As a side note registration looks (for now) this way:

Code Snippet
  1. this.Device.SharedTiledPool.BeginCollect();
  2.  
  3. lindepth = this.Device.SharedTiledPool.PlaceRenderTarget(context, DepthTexture.Width, DepthTexture.Height, Format.R32_Float);
  4. rthbaox = this.Device.SharedTiledPool.PlaceRenderTarget(context,DepthTexture.Width, DepthTexture.Height, Format.R16_Float);
  5. rthbaoy = this.Device.SharedTiledPool.PlaceRenderTarget(context,DepthTexture.Width, DepthTexture.Height, Format.R16G16_Float);
  6. rtblurx = this.Device.SharedTiledPool.PlaceRenderTarget(context, DepthTexture.Width, DepthTexture.Height, Format.R16G16_Float);
  7. rtblury = this.Device.SharedTiledPool.PlaceRenderTarget(context, DepthTexture.Width, DepthTexture.Height, Format.R16_Float);
  8.  
  9. this.Device.SharedTiledPool.EndCollect();


Now of course I had a performance check Pool vs Pool, which ended up on a draw (so I keep the same performances, no penalty, always a good thing), and here is a small memory profiling.

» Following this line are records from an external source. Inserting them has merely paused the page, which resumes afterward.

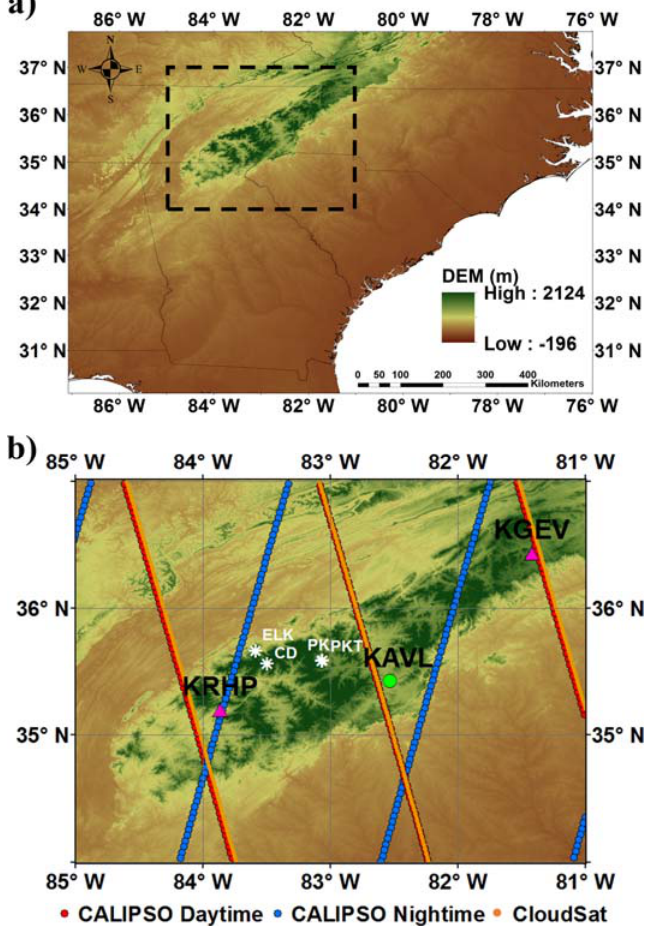
Figure 1. ( a ) Region of study (in the black box) in context of southeastern United States map; ( b ) Overview of Cloud-Aerosol Lidar and Infrared Pathfinder Satellite Observations (CALIPSO) and CloudSat overpasses over the study region. Note the CALIPSO daytime tracks are represented by red dotted lines and the nighttime ones by the blue dotted lines. The CloudSat daytime tracks are indicated by orange lines. From left to right, the three ground ceilometer stations are located at Andrews Murphey Airport (KRHP, marked by the pink triangle), Asheville Airport (KAVL, marked by the green circle), and Jefferson Ashe County Airport (KGEV, marked by the pink triangle). White asterisks denote the locations of four ground fog collectors at Elkmont (ELK), Clingmans Dome (CD), Purchase Knob (PK), and Purchase Knob Tower (PKT).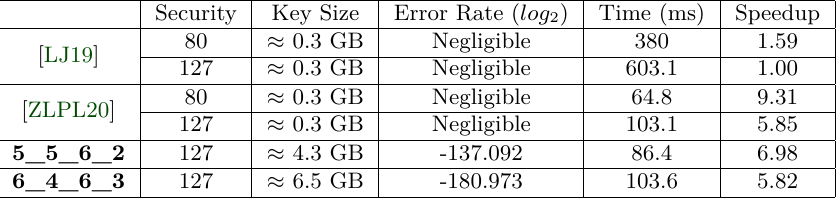
Table 6: Comparison between implementations of an 8-bit ReLU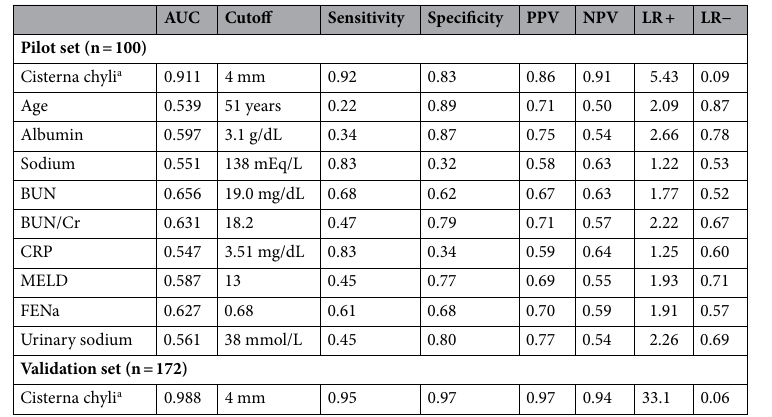
Table 3. Diagnostic accuracy for the effect of tolvaptan. AUC area under the curve, PPV positive predictive value, NPV negative predictive value, LR + positive likelihood ratio, LR − negative likelihood ratio, BUN blood urea nitrogen, BUN/Cr blood urea nitrogen/creatinine, CRP c-reactive protein, MELD model for end-stage liver disease, FENa fractional excretion of sodium. a The cisterna chyli diameter.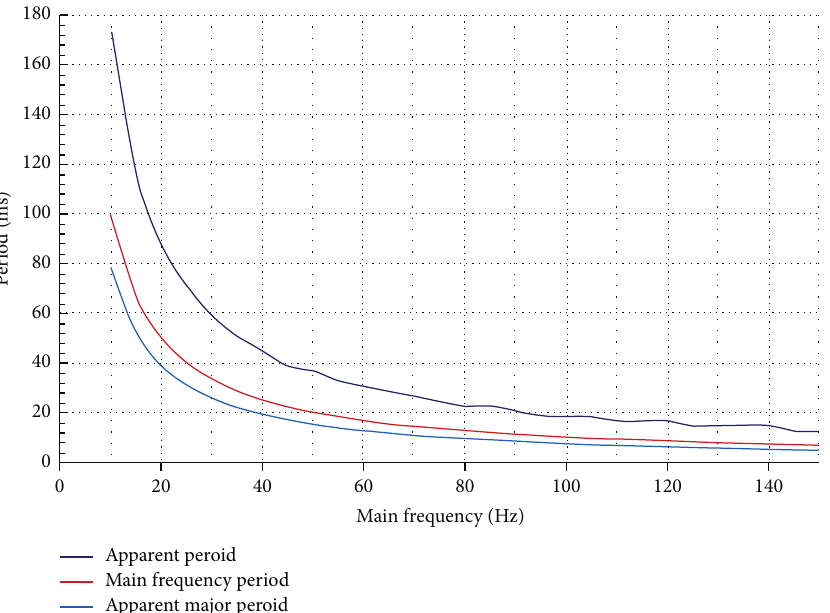
Figure 9: Change relations between the three periods and the main frequencies.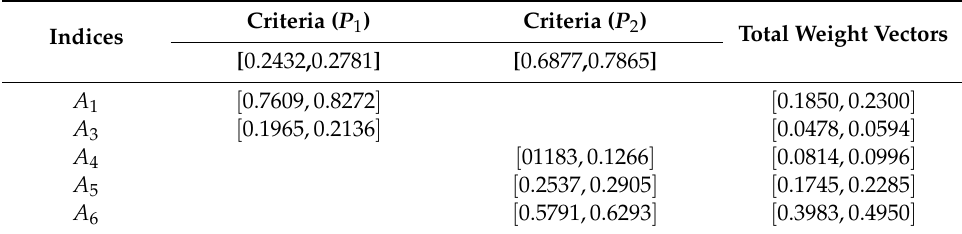
Table 4. Interval total weight vectors of the i -AHP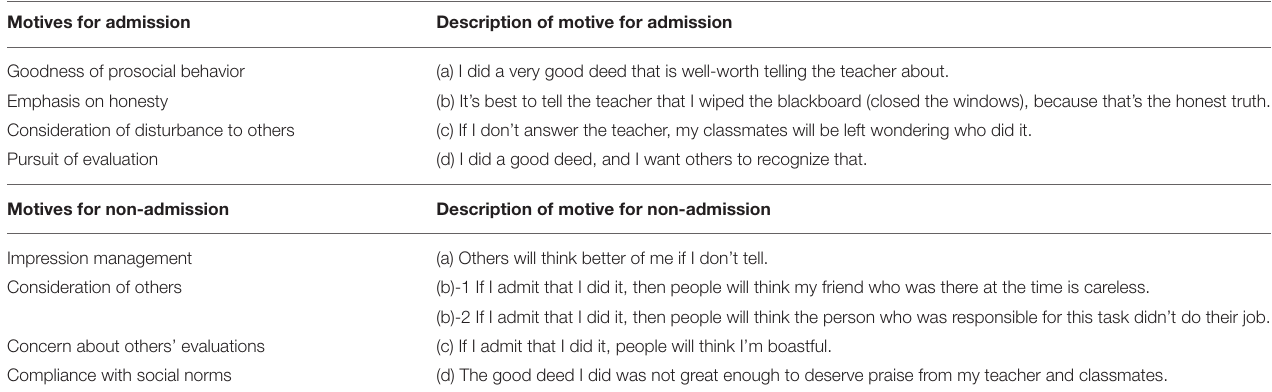
TABLE 1 | Content of items regarding possible motives for admitting or not admitting to performing the prosocial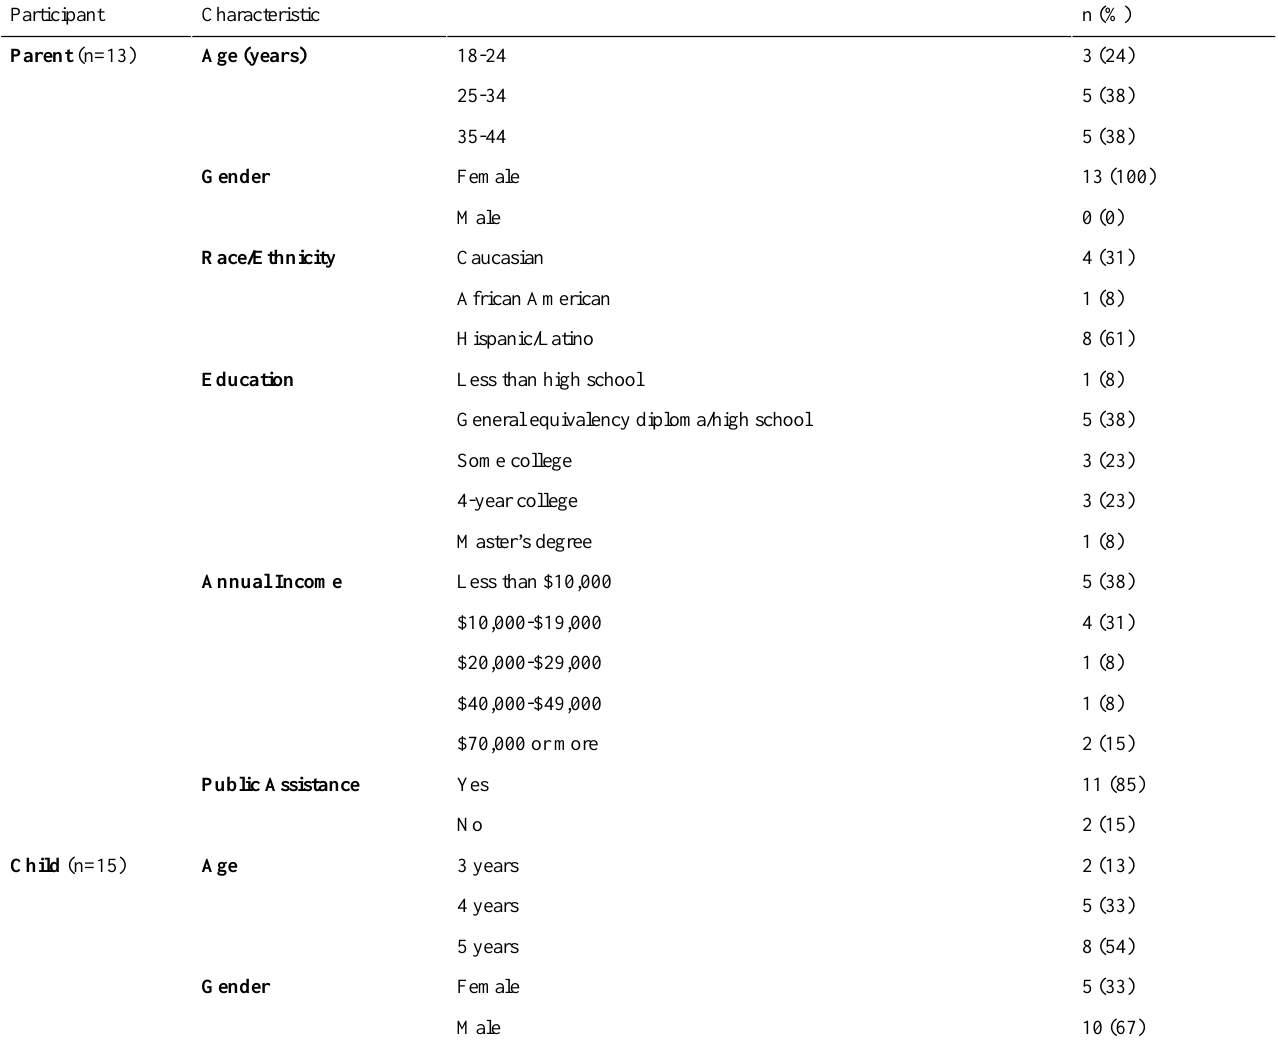
Table 4. Descriptive characteristics of TEXT2COPE parents and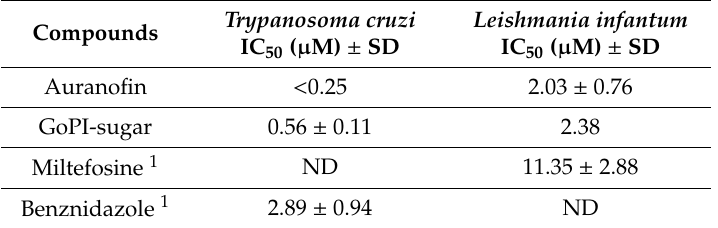
Table 7. In vitro activities of gold(I) complexes in T . cruzi and L . infantum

I render one scene in full hd + hdr, and a second scene in half hd + hdr


Case 1 (old pool only):

  • Global pool : 241 459 200
  • Tiled Pool: 0

Case 2 (starting to use shared pool):

  • Global pool: 109 670 400
  • Tiled pool : 58 064 896
  • Total memory: 167 735 296

So ok, 70 megs gain in a day where some people will say that you have 12 gigs of ram in a Titan card is meaningless, but well :
  • Most people don't have a Titan card. (I normally plan on 4gb cards when doing projects).
  • Adding a new scene will not change the tiled pool size, and increase the global pool in a much smaller fashion.
  • If you start to add Msaa or render 3x full HD, you can expect a larger gain
  • When you start to have a few assets in the Mix (like a 2+ gigs car model, never happened to me did it? ;) a hundred meg can make a huge difference.
  • For cards that don't support tiled resources, the technique is really easily swappable, so it's not a big deal to fallback to global pool if feature is not supported (or leave the user decide).
  • I applied it quickly as a proof of concept and only on 3 effectors, now this work I can also more aggressively optimize the post processing pipeline chain in the same way (and actually also anything that needs temporary resources in my general rendering, and there's a lot).
That's it for now, as a side note, I have some other pretty cool use cases for this, they will likely end up here when I'll have implemented them.